● Passage provided:
○ ○ ○ ○ ○ ○ ○

It didn’t come as much of a surprise to Grant Pogosyan when the offer came to him from the Armenian government to become his home country’s ambassador to Japan.
For over 20 years, Pogosyan, 59, has lived and worked in Japan — albeit in a completely different field — teaching mathematics and computer science at International Christian University in Tokyo.
It was only two years ago that Armenia opened its embassy in Japan, although initially it did not have an ambassador. Pogosyan, one of the 30 Armenians currently living in Japan, had initially served as an adviser to the Armenian Foreign Ministry on Japanese affairs. He was later tapped as an embassy adviser and then, in May, its first ambassador.
“I think I was chosen because I had a long experience here and knew a lot about Japan. I felt it was a great honor, and felt huge responsibility to act as a bridge between Armenia and Japan,” he said, adding that he hopes to introduce the Japanese people to his country, which is “generally not well known in Japan.”
“I think a lot of people have a very vague image of Armenia — and think of it as a faraway country,” he said. “Unless people get to know more about the country, it’s difficult to expect wide-ranging collaboration between the two.”
Armenia was a part of the Soviet bloc until its independence in 1991. Until then, Pogosyan said, “Armenia, like the rest of the Soviet republics, had little connection to Japan.”
“Armenians, like many people in the world, held a cliche image of Japan as a country of karate, sumo, bonsai and electronics,” he said. “A lot of Armenians had a general interest in Japan because of its technological prowess. However, there were few chances for most to go to Japan and get to know more about the country and its culture.”
Pogosyan is one of only a handful of Armenians who have had the chance to come and work in Japan. “I was very lucky to have been able to do my own research, and to learn the Japanese language and culture in depth,” he said.

○ ○ ○ ○ ○ ○ ○

● Information shown:
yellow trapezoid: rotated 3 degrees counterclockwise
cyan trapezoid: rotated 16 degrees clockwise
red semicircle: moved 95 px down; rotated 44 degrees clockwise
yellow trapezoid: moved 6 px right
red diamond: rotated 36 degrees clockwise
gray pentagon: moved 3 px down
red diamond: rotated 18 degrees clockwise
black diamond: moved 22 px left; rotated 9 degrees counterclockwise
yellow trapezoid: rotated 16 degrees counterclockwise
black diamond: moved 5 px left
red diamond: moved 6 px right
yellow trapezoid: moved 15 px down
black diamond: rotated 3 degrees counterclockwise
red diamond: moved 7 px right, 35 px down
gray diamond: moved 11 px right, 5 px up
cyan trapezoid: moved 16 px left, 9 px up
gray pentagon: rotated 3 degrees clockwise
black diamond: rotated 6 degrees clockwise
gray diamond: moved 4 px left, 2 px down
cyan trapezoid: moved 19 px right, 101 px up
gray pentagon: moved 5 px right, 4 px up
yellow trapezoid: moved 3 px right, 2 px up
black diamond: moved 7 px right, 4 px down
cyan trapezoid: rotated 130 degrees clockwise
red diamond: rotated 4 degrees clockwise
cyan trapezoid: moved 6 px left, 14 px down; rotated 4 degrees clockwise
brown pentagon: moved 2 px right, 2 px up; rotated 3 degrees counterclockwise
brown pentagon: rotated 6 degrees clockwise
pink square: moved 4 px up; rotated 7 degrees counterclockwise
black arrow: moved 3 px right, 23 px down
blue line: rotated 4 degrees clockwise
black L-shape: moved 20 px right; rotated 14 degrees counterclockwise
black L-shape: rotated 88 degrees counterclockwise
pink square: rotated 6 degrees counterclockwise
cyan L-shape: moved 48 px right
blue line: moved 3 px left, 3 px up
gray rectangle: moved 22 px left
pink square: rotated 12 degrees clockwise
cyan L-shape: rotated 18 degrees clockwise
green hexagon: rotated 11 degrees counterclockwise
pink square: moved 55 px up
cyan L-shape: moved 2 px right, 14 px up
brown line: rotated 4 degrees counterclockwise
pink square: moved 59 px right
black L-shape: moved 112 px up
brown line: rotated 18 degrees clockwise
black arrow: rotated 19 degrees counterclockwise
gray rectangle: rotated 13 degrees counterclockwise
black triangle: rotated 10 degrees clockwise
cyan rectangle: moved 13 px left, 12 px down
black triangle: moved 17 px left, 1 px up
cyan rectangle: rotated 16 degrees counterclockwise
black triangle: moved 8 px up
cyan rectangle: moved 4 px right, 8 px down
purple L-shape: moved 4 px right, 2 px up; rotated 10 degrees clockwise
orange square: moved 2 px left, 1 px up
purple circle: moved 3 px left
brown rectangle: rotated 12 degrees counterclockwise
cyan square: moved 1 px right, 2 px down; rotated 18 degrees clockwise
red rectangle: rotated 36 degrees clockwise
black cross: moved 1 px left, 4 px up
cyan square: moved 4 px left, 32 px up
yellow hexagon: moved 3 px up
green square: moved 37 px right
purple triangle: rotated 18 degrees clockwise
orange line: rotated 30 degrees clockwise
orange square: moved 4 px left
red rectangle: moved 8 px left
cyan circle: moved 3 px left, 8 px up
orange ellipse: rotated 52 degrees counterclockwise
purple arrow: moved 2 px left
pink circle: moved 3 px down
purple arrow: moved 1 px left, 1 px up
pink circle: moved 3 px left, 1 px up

○ ○ ○ ○ ○ ○ ○

● What is asked:
1. Print the listing from its first line through the line containing "black diamond: moved 5 px left", with both of those lines included.
2. Write what comes next in the article about Armenia's first ambassador to Japan, starting after its final sentence.

● The results:
1.
yellow trapezoid: rotated 3 degrees counterclockwise
cyan trapezoid: rotated 16 degrees clockwise
red semicircle: moved 95 px down; rotated 44 degrees clockwise
yellow trapezoid: moved 6 px right
red diamond: rotated 36 degrees clockwise
gray pentagon: moved 3 px down
red diamond: rotated 18 degrees clockwise
black diamond: moved 22 px left; rotated 9 degrees counterclockwise
yellow trapezoid: rotated 16 degrees counterclockwise
black diamond: moved 5 px left

2.
Pogosyan said that in the last two decades the two countries have boosted cultural exchanges. “Especially exchanges or collaborations in music, art, and cooking in recent years,” he said. But business relations remain a “slow process,” he admitted, noting that apart from some official aid-linked projects done in Armenia by the Japan International Cooperation Agency, Japanese business relations with the country are still in their infant stages despite their potential.
Pogosyan was born in Gyumri, the second-largest city in Armenia, and grew up in the capital, Yerevan. He first came to Japan in 1987, to ICU as a visiting scholar supported by a grant for exchanges of young scientists between the two countries.
“I had developed a strong interest in Japanese culture and language during my student years in Moscow,” he said, adding that although his focus was in mathematics, he was a member of an international students’ club when he was in graduate school, and interacted with students from all over the world, including Japanese.
“I was happy when I first made my Japanese friend,” he said, adding that this friend taught him some basic Japanese phrases and kanji.
Pogosyan graduated from Moscow State University with a Master of Science in mathematics, and then acquired a Ph.D. in computer science from the USSR Academy of Sciences in Moscow in 1982. He later taught computer science at a university in Armenia before coming to Japan.
In 1991, “dame moto de” (knowing there may be little chance of success), he applied for a tenure at ICU, passed and came to live in Tokyo with his Armenian wife and two children.
A self-taught fluent Japanese speaker, Pogosyan served as a mathematics and computer science professor for 21 years at ICU. He played a leading role in ICU’s graduate school reforms, helping merge four different divisions to form the Graduate School of Arts and Sciences. He served as dean of the graduate school from 2008 until March of this year.
“I thought that ICU’s graduate school should lower the walls between the divisions and give the students a chance to explore subjects that span across the traditional disciplines,” he said. “It was important to achieve a good balance — liberating the breadth while keeping the depth of studies and research.”
Pogosyan is the founding director of ICU’s Global Leadership Studies program that started in 2010, a three-week intensive residential course taught in English, targeting middle management from major Japanese firms, with the aim of developing leadership skills.
“I was concerned about the challenges emerging in Japan during the postbubble (economy) period,” he said. “Besides the domestic issues, today we see a decline of Japanese performance on the international stage. I thought that it may be worth trying to boost Japanese business through leadership education.”
Pogosyan has also participated in activities outside of academia.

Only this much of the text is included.